* Excerpt provided:
## Begin
IBM Cloud Docs
Explore creating serverless instances and submitting applications using the CLI

Explore creating serverless instances and submitting applications using the CLI

Learn how to use the IBM Analytics Engine CLI to create the services that you need to create and manage a serverless instance, and submit and monitor your Spark applications.

You create a serverless instance by selecting the IBM Analytics Engine Standard serverless plan. When a serverless instance is provisioned, an Apache Spark cluster is created, which you can customize with library packages of your choice, and is where you run your Spark applications.

Objectives

You will learn how to install and set up the following services and components that you will need to use the CLI:

  • An IBM Cloud Object Storage instance in which your IBM Analytics Engine instance stores custom application libraries and Spark history events.
  • A Object Storage bucket for application files and data files.
  • An IBM Analytics Engine serverless instance. This instance is allocated compute and memory resources on demand whenever Spark workloads are deployed. When an application is not in running state, no computing resources are allocated to the instance. The price is based on the actual usage of resources consumed by the instance, billed on a per second basis.
## End
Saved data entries
## Begin
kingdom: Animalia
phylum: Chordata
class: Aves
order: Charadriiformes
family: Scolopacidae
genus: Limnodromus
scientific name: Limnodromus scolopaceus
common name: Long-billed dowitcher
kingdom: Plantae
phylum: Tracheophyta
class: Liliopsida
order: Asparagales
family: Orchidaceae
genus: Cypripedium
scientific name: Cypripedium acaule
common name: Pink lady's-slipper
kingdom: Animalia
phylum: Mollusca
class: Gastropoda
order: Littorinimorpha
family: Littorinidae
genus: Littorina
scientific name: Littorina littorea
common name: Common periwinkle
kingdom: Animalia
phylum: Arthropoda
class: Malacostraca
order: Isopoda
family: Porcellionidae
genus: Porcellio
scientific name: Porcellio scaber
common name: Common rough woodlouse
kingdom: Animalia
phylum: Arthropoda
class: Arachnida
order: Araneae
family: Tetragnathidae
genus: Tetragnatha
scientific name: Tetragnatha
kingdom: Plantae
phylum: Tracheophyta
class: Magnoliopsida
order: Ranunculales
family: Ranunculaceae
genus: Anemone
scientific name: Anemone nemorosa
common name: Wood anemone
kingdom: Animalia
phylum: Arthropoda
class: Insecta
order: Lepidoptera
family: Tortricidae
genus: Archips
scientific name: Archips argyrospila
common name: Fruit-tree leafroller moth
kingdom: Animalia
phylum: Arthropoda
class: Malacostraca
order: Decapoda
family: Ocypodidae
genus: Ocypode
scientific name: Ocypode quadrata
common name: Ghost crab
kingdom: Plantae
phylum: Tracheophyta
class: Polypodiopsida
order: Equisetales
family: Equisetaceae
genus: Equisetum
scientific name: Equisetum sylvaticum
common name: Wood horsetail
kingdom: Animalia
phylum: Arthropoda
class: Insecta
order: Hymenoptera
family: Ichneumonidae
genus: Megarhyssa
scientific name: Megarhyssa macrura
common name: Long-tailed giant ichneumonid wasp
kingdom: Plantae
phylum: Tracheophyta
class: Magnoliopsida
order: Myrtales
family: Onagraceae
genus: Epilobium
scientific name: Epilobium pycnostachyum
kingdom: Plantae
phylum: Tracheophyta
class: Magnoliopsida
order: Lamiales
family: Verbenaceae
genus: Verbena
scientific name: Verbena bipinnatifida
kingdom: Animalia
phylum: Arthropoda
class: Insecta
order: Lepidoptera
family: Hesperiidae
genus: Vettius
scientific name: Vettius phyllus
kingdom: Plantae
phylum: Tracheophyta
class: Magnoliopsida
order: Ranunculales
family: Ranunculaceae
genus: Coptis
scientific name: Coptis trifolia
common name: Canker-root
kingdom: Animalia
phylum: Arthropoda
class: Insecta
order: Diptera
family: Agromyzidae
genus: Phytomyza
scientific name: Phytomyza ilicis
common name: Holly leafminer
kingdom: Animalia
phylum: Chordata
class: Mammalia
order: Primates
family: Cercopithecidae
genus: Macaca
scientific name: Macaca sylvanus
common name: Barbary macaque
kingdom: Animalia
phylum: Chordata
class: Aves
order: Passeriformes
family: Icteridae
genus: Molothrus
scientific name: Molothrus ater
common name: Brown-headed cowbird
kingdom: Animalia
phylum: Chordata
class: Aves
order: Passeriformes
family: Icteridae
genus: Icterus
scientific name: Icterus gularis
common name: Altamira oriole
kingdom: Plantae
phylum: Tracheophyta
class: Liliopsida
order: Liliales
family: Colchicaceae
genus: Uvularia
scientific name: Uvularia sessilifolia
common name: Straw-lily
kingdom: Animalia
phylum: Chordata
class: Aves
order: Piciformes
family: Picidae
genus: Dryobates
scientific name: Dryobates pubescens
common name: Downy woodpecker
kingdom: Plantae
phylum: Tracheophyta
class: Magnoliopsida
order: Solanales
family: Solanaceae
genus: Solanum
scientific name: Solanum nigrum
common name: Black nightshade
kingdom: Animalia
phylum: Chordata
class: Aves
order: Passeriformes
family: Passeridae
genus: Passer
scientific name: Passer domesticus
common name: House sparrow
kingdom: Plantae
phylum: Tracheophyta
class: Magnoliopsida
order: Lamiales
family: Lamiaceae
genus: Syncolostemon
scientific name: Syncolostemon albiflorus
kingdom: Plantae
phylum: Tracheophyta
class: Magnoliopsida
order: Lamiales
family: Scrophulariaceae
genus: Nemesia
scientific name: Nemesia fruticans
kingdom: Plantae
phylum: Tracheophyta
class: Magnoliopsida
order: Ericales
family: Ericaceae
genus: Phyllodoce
## End
* Set exercise:
Resume the IBM Analytics Engine CLI guide after its last sentence, keeping its style and subject.

* Answer for this exercise:
  • Logging service to help you to troubleshoot issues that might occur in the IBM Analytics Engine instance and submitted application, as well as to view any output generated by your application. When you run applications with logging enabled, logs are forwarded to an IBM Log Analysis service where they are indexed, enabling full-text search through all generated messages and convenient querying based on specific fields.

Before you begin

To start using the the Analytics Engine V3 CLI you need:

Now you can start using the Analytics Engine V3 CLI. You must follow the instructions in steps 1 and 2 to install the required services before you start with step 3 to upload and submit Spark applications. Step 4 shows you how to create a logging instance and enable logging. Step 5 shows you how to delete an Analytics Engine instance, although this step is optional.

Create a Cloud Object Storage instance and retrieve credentials

Create an IBM Cloud Object Storage instance and retrieve the Cloud Object Storage credentials (service keys) by using the Analytics Engine Serverless CLI.

The Cloud Object Storage instance that you create is required by the IBM Analytics Engine instance as its instance home storage for Spark history events and any custom libraries or packages that you want to use in your applications. See Instance home.

For more information on how you can create a library set with custom packages that is stored in Cloud Object Storage and referenced from your application, see Using a library set.

  1. Log in to IBM Cloud® using your IBM Cloud® account.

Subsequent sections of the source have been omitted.